• Supplied passage:
.....

Multifamily property management has consolidated faster than almost any other sector in real estate services. The top four firms now each manage 240,000+ units. For founder-led platforms below that scale, the next 24 months will define the exit.
Parkland Capital Partners is a lower middle market M&A advisory firm with deep specialization in multifamily property management and adjacent real estate services. We advise founder and family-owned multifamily management platforms on sell-side M&A, recapitalizations, buy-side roll-ups, and strategic lift-out transactions. We operate within the private equity and strategic operator ecosystem rather than competing with large investment banks. Every engagement is confidential, senior-led, and targeted. We do not list businesses on public marketplaces, blast teasers to buyer aggregators, or run open online auctions.
If you are operating a multifamily management platform generating $500K+ in EBITDA and thinking about a transaction in the next 12 to 24 months, this page is for you.
Greystar crossed 1 million units under management in 2025 through a combination of organic growth and strategic lift-outs. Asset Living is now at roughly half that figure after acquiring FPI Management. Willow Bridge Property Company (formerly Lincoln Property Company) manages 244,000+ apartments. RPM Living manages 241,000+. That is the current top four. As recently as 2013, no multifamily management company in the country had 200,000 units.
The consolidation pattern in 2024 and 2025 was dominated by strategic lift-outs and platform acquisitions. Greystar took on Wood Partners’ 38,000-unit management arm in 2024, then added 11,000 units in a partnership with Grand Peaks in September 2025, plus a white-label management deal with Trilogy Real Estate Group for Midwestern markets. Alfred merged with Quarterra’s management arm in June 2024, pooling roughly 52,000 units and $20 billion in AUM. Asset Living, RPM Living, Bozzuto, Avenue5 Residential, ZRS Management, Hawthorne Residential, RAM Partners, Kairoi Residential, and Morgan Properties have all been active on the acquisition side.

.....

• Given entries:
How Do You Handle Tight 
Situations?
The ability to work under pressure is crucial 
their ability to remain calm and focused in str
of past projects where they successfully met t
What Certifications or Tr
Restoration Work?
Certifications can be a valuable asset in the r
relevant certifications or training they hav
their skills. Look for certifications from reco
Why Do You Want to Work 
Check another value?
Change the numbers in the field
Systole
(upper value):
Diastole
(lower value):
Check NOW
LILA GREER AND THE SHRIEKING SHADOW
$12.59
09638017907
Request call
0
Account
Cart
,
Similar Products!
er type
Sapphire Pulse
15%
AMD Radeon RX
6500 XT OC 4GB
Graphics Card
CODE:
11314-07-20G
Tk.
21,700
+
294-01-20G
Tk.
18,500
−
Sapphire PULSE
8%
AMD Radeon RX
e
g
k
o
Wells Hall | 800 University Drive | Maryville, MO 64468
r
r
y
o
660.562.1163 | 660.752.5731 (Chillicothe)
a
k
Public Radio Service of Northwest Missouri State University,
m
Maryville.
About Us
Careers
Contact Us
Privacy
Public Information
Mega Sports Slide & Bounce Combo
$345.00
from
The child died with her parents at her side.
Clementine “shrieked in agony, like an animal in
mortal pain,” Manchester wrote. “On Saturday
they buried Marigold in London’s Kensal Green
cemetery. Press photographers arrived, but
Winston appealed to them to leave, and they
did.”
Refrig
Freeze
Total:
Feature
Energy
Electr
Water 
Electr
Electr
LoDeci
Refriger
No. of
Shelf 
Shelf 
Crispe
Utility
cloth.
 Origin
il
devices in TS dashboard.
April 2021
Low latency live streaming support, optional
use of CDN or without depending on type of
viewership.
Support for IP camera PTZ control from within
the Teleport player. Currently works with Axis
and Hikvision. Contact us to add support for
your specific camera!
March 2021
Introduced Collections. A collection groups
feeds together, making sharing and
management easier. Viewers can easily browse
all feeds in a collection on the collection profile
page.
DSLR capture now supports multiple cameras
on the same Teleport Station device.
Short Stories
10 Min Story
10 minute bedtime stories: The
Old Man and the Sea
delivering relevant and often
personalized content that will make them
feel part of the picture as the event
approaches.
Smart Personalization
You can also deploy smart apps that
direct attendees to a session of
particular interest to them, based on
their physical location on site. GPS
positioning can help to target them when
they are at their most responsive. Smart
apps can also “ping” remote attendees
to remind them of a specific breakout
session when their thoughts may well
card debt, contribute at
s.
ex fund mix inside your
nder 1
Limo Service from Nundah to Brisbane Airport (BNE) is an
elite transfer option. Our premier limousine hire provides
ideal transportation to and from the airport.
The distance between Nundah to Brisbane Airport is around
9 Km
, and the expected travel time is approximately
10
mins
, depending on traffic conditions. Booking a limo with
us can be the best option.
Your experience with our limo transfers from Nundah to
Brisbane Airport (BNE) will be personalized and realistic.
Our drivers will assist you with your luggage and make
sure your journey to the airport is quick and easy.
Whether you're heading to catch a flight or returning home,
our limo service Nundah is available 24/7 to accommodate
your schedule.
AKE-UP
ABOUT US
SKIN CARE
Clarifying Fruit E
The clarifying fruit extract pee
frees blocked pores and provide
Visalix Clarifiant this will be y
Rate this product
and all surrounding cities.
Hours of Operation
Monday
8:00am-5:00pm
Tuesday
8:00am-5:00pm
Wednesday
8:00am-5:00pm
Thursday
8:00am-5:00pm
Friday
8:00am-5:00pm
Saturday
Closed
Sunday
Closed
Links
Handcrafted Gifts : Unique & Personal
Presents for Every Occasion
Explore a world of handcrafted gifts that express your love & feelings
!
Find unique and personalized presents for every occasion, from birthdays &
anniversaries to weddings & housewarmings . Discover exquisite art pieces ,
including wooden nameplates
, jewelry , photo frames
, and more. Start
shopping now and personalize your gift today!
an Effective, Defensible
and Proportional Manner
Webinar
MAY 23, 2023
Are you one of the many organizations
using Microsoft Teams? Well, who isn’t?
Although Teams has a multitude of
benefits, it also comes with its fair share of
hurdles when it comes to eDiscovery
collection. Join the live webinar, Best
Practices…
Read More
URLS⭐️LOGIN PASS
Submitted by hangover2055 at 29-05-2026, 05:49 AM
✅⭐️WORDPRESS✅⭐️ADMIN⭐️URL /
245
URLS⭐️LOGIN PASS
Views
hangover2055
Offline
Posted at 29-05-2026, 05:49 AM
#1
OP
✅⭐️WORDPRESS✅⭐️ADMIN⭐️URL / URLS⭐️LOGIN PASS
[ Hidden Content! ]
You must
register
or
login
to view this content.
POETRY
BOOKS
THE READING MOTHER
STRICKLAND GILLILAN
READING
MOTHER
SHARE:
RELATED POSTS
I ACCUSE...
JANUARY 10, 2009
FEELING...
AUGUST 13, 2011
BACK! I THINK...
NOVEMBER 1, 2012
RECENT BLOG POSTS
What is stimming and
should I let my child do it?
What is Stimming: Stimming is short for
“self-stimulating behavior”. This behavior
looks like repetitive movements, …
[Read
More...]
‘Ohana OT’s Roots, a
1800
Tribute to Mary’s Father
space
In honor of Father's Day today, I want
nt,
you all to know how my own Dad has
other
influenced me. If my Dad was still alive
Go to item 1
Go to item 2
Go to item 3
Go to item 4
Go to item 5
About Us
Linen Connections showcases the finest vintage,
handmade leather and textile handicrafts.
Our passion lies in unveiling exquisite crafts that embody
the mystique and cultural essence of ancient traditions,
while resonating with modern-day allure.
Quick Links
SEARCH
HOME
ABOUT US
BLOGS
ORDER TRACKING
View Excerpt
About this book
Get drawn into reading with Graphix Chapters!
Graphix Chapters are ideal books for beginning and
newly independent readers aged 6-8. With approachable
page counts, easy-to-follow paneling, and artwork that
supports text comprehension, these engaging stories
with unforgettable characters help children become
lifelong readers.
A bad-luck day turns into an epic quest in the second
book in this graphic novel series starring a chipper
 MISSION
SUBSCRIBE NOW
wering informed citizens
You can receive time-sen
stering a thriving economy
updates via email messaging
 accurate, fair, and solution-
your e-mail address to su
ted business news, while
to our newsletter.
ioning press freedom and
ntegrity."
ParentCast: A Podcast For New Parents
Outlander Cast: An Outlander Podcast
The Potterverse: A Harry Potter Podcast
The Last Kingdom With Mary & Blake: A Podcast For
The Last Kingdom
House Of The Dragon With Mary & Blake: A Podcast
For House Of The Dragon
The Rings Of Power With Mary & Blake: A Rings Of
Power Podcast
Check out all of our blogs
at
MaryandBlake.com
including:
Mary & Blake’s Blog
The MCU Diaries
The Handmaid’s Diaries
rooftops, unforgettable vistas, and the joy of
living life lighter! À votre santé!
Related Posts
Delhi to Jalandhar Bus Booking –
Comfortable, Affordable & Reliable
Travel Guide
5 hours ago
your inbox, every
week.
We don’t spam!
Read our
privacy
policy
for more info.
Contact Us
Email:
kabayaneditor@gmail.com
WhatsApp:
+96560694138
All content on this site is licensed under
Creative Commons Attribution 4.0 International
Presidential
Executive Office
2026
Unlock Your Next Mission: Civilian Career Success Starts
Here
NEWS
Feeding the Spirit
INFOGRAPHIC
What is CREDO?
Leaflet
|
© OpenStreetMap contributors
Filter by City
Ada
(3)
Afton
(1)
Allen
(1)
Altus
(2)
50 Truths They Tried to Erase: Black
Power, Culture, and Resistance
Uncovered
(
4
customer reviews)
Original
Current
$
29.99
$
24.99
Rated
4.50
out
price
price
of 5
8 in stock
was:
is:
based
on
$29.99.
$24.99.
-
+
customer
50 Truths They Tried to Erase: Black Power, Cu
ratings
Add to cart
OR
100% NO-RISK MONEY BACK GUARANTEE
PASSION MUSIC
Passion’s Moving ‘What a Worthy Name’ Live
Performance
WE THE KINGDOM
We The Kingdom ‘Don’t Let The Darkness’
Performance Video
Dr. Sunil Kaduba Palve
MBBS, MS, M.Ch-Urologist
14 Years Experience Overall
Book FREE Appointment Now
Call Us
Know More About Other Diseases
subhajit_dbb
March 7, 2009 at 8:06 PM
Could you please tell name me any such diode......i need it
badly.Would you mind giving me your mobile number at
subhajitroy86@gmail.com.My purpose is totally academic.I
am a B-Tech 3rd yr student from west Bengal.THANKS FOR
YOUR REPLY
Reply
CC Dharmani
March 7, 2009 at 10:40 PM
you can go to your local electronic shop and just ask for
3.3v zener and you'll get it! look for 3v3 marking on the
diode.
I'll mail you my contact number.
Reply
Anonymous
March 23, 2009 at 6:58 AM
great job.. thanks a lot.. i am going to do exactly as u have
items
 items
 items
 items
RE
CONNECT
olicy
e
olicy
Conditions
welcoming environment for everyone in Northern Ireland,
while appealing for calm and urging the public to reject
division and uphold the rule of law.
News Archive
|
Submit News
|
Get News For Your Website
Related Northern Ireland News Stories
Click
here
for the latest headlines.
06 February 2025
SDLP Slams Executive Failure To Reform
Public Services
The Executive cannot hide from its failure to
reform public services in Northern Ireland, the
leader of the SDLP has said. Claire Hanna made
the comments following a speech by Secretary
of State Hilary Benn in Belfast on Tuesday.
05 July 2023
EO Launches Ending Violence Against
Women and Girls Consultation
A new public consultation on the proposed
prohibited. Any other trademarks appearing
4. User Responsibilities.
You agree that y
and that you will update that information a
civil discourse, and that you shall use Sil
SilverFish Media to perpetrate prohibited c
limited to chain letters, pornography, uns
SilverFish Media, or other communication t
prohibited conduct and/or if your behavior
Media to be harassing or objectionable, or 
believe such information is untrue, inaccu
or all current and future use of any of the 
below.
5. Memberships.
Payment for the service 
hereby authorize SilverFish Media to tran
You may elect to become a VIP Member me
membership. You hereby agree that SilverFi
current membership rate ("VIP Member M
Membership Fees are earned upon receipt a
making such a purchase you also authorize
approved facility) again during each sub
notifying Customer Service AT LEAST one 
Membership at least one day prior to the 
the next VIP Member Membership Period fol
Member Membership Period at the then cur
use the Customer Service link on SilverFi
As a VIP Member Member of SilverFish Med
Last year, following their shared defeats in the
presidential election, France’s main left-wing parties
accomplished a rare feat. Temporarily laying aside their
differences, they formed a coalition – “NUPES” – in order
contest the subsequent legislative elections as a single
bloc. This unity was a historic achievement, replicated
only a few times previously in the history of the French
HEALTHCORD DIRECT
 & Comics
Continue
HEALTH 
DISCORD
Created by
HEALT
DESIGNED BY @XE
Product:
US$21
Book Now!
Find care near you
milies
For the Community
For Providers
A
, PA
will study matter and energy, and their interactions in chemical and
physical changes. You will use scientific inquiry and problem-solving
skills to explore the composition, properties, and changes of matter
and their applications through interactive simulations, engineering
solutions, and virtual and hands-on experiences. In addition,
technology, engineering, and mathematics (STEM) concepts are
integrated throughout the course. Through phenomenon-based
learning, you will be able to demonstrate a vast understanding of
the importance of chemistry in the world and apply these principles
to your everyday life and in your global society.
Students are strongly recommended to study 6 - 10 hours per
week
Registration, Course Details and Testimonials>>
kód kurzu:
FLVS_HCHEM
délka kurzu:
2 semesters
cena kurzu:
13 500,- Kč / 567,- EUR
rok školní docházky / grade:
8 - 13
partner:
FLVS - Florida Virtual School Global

.....

• Brief A: According to the passage on multifamily property management consolidation, how many units were in the Wood Partners management arm that Greystar took on in 2024?
• Brief B: Extend the passage on multifamily property management consolidation from the point where it stops.
The material plays no part in this exercise.

• Expected answer A: 38,000 units.

• Expected answer B:
Greystar’s leadership transition (Andrew Livingstone stepped down as COO, Toni Eubanks took over the US property management business January 1, 2026) signals that the next wave of consolidation will play out under a new generation of executives with fresh mandates to grow through M&A. The firms in the #5 through #20 range are aggressively building density to stay competitive. The firms below that range are the acquisition targets.
For founder-led multifamily platforms below platform scale, the practical question is not whether consolidation will continue. It is whether you will participate on the right side of the table, with the right structure, at the right point in the cycle.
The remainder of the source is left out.